Exercise objective:
Print exactly the lines below between the line holding "shows no protein" and the line holding "IHC photomicrograph has", inclusive, and nothing more.

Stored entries

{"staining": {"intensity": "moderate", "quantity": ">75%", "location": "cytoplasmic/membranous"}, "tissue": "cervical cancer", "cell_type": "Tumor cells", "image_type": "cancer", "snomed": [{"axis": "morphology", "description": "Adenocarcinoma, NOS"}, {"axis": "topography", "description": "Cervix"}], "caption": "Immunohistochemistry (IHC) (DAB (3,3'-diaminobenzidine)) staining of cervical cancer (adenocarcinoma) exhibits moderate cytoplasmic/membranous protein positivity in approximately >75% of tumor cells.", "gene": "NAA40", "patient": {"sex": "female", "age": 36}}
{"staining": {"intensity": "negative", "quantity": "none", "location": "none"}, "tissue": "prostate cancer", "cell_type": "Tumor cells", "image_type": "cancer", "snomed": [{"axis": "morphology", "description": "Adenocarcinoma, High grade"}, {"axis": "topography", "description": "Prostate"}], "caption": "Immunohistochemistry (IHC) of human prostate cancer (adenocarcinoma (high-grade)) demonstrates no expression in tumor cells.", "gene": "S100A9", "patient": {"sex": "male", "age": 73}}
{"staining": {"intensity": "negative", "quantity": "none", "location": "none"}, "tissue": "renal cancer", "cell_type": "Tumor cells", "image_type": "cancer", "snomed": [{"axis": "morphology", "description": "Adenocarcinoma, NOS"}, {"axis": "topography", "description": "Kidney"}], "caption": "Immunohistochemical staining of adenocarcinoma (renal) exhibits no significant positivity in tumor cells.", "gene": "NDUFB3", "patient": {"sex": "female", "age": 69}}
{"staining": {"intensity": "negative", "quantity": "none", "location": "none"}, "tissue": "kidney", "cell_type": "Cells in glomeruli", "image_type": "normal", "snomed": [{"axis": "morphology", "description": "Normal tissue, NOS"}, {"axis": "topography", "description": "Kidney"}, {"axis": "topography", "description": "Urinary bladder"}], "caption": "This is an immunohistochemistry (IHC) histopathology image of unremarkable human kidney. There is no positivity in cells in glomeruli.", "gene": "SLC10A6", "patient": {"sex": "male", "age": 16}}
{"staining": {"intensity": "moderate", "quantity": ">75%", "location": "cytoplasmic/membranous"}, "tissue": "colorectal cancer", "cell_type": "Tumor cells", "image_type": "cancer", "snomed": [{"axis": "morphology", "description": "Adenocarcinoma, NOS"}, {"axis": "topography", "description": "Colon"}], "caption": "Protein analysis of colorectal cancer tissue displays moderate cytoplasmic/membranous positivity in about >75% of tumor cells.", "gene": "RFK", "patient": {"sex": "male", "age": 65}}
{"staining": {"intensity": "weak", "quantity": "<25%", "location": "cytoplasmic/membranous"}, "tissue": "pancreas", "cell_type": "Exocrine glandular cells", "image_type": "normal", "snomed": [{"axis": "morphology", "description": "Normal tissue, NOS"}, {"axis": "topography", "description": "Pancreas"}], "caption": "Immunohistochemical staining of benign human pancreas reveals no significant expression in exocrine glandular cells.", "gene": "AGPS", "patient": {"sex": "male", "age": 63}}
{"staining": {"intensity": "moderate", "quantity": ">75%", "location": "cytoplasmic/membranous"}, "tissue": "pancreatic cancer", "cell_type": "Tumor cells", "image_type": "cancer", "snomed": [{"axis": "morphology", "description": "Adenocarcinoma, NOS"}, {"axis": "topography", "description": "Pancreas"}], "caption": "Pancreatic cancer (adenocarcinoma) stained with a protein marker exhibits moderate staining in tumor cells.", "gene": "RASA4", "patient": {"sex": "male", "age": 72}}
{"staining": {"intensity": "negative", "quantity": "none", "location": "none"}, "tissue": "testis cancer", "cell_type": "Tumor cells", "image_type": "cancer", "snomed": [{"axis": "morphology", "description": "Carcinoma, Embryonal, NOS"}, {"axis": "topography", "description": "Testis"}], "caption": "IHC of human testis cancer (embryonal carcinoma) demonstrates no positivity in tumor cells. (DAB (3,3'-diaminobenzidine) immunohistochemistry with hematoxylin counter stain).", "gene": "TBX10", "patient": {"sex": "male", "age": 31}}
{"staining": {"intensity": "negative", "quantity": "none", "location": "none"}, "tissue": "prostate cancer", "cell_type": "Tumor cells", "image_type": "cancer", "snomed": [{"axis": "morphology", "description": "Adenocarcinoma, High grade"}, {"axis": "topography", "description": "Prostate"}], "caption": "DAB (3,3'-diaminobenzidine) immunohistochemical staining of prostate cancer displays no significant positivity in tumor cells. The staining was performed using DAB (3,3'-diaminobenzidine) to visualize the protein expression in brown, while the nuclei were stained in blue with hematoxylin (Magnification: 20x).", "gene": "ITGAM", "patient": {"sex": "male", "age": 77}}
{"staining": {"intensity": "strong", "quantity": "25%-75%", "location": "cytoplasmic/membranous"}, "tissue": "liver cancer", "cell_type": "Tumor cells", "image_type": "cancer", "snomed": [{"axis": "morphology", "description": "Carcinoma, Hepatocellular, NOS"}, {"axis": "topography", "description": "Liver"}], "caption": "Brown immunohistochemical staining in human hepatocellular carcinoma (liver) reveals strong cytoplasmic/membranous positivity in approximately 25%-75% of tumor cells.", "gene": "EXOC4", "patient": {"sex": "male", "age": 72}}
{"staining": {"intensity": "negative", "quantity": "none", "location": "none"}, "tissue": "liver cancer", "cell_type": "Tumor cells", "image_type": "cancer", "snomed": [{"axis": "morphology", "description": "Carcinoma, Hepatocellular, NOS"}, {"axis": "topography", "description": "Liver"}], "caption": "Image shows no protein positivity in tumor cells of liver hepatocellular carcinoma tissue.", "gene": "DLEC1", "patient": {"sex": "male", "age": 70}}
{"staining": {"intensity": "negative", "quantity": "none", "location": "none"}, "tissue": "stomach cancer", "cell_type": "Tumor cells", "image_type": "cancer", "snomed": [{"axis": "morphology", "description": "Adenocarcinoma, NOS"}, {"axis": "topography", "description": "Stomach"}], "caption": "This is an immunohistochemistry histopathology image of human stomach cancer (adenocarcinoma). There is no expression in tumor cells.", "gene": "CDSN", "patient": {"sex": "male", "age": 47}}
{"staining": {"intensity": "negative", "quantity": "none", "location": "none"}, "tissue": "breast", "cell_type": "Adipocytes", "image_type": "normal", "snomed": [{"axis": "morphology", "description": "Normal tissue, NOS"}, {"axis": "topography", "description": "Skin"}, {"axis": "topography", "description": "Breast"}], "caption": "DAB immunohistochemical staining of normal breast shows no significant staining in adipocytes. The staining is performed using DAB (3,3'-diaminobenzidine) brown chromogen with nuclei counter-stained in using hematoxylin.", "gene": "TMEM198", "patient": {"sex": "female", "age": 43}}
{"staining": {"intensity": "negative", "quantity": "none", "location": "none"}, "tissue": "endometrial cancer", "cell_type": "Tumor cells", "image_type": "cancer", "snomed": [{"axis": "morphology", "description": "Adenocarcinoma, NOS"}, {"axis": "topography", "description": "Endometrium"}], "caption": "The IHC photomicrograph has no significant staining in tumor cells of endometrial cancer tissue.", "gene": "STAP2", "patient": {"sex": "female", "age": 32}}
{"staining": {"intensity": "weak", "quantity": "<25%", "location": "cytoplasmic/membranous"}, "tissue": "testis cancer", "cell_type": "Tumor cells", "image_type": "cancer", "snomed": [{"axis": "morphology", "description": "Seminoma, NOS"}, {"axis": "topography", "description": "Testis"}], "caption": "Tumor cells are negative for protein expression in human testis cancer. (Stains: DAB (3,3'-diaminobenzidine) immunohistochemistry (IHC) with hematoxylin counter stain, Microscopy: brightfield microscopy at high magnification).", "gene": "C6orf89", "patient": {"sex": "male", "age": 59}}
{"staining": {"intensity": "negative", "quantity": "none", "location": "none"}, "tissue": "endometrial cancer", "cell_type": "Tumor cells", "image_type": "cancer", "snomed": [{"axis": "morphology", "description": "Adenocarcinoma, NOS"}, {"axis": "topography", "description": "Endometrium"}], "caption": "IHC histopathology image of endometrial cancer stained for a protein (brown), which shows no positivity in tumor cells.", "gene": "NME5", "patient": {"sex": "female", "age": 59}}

Output for this exercise:
{"staining": {"intensity": "negative", "quantity": "none", "location": "none"}, "tissue": "liver cancer", "cell_type": "Tumor cells", "image_type": "cancer", "snomed": [{"axis": "morphology", "description": "Carcinoma, Hepatocellular, NOS"}, {"axis": "topography", "description": "Liver"}], "caption": "Image shows no protein positivity in tumor cells of liver hepatocellular carcinoma tissue.", "gene": "DLEC1", "patient": {"sex": "male", "age": 70}}
{"staining": {"intensity": "negative", "quantity": "none", "location": "none"}, "tissue": "stomach cancer", "cell_type": "Tumor cells", "image_type": "cancer", "snomed": [{"axis": "morphology", "description": "Adenocarcinoma, NOS"}, {"axis": "topography", "description": "Stomach"}], "caption": "This is an immunohistochemistry histopathology image of human stomach cancer (adenocarcinoma). There is no expression in tumor cells.", "gene": "CDSN", "patient": {"sex": "male", "age": 47}}
{"staining": {"intensity": "negative", "quantity": "none", "location": "none"}, "tissue": "breast", "cell_type": "Adipocytes", "image_type": "normal", "snomed": [{"axis": "morphology", "description": "Normal tissue, NOS"}, {"axis": "topography", "description": "Skin"}, {"axis": "topography", "description": "Breast"}], "caption": "DAB immunohistochemical staining of normal breast shows no significant staining in adipocytes. The staining is performed using DAB (3,3'-diaminobenzidine) brown chromogen with nuclei counter-stained in using hematoxylin.", "gene": "TMEM198", "patient": {"sex": "female", "age": 43}}
{"staining": {"intensity": "negative", "quantity": "none", "location": "none"}, "tissue": "endometrial cancer", "cell_type": "Tumor cells", "image_type": "cancer", "snomed": [{"axis": "morphology", "description": "Adenocarcinoma, NOS"}, {"axis": "topography", "description": "Endometrium"}], "caption": "The IHC photomicrograph has no significant staining in tumor cells of endometrial cancer tissue.", "gene": "STAP2", "patient": {"sex": "female", "age": 32}}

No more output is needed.